An examination of one’s own body, then, can be used to understand not only the connection between self and the Earth, but as an example of how the Earth operates. When we pollute the Earth, or consume unnecessarily, or dry its resources, it becomes sick. Sickness in one part of the Earth, not only implicates that specific part. Additionally, it changes the way in which other elements of the Earth operate. When a specific eco-system, or species, thrives in a way that is balanced, it benefits its surrounding area and the whole Earth. Through awareness of our bodies, we can understand and feel out the importance in looking after ourselves, and the Earth, for the good of everything else that exists.
So, understanding the body can be a good starting point in which to explore the nature of existence.

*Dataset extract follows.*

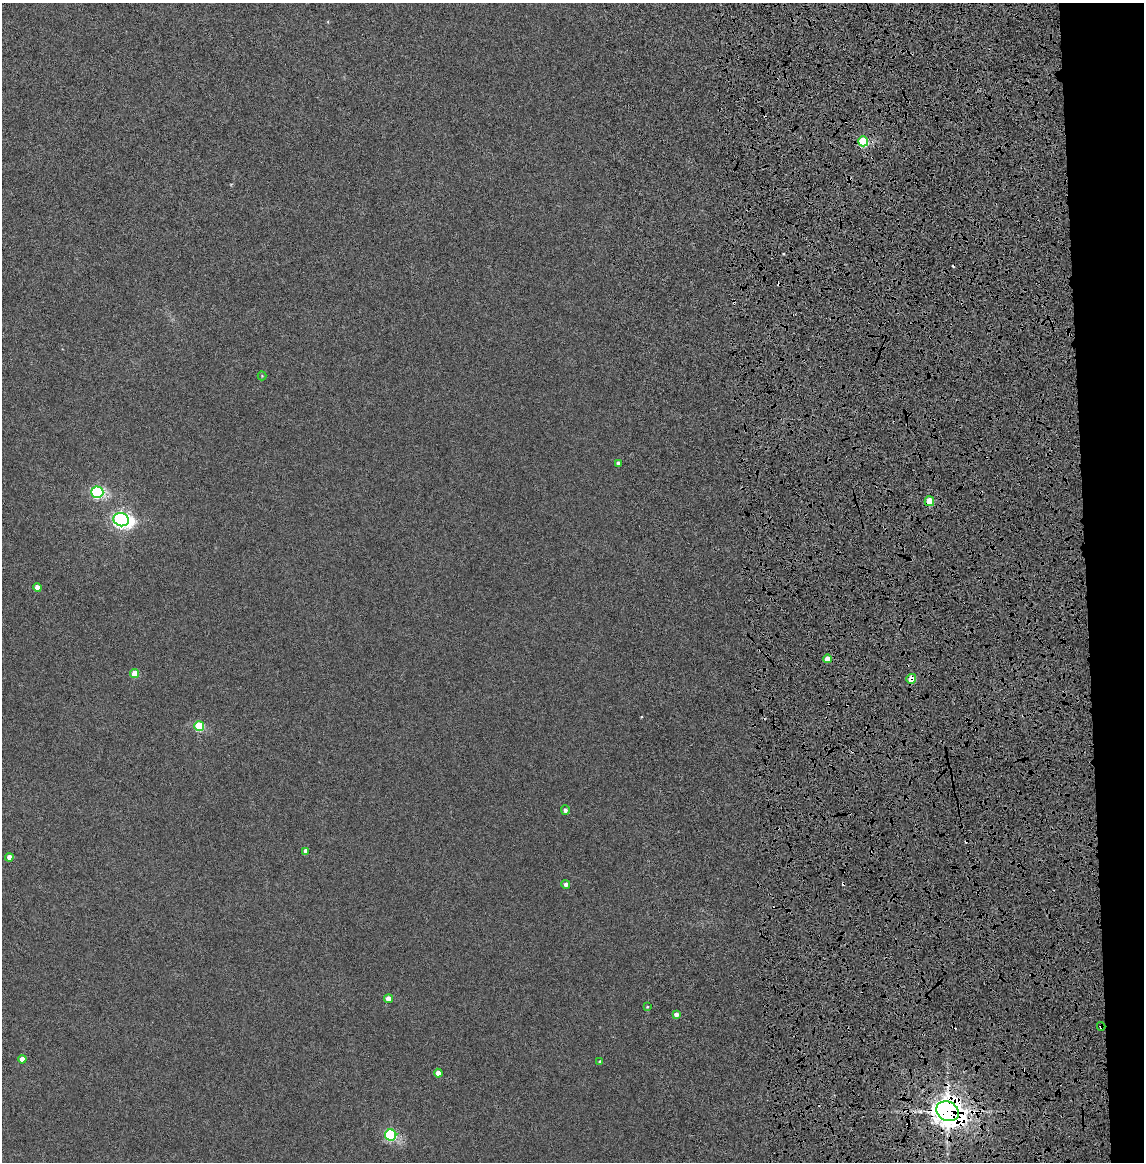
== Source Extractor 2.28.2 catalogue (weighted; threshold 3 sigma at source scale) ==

Within us, within our bodies, is knowledge that reflects the nature of existence. Understanding the body, then, can be a good starting point through which we can understand how things really are. Many questions can be answered and explored through assessing how our bodies exist in relation to others, and the Earth. For instance, what does the way in which we move say about power? What does it say about gender? Does our body tell us what kinds of things we should be consuming – eating, watching, doing? What does our body say about the ‘self’ and existence? It is worthwhile, in thinking about these questions, to check-in with our body, and listen to how it feels. By doing so, we avoid over-intellectualising answers to such questions.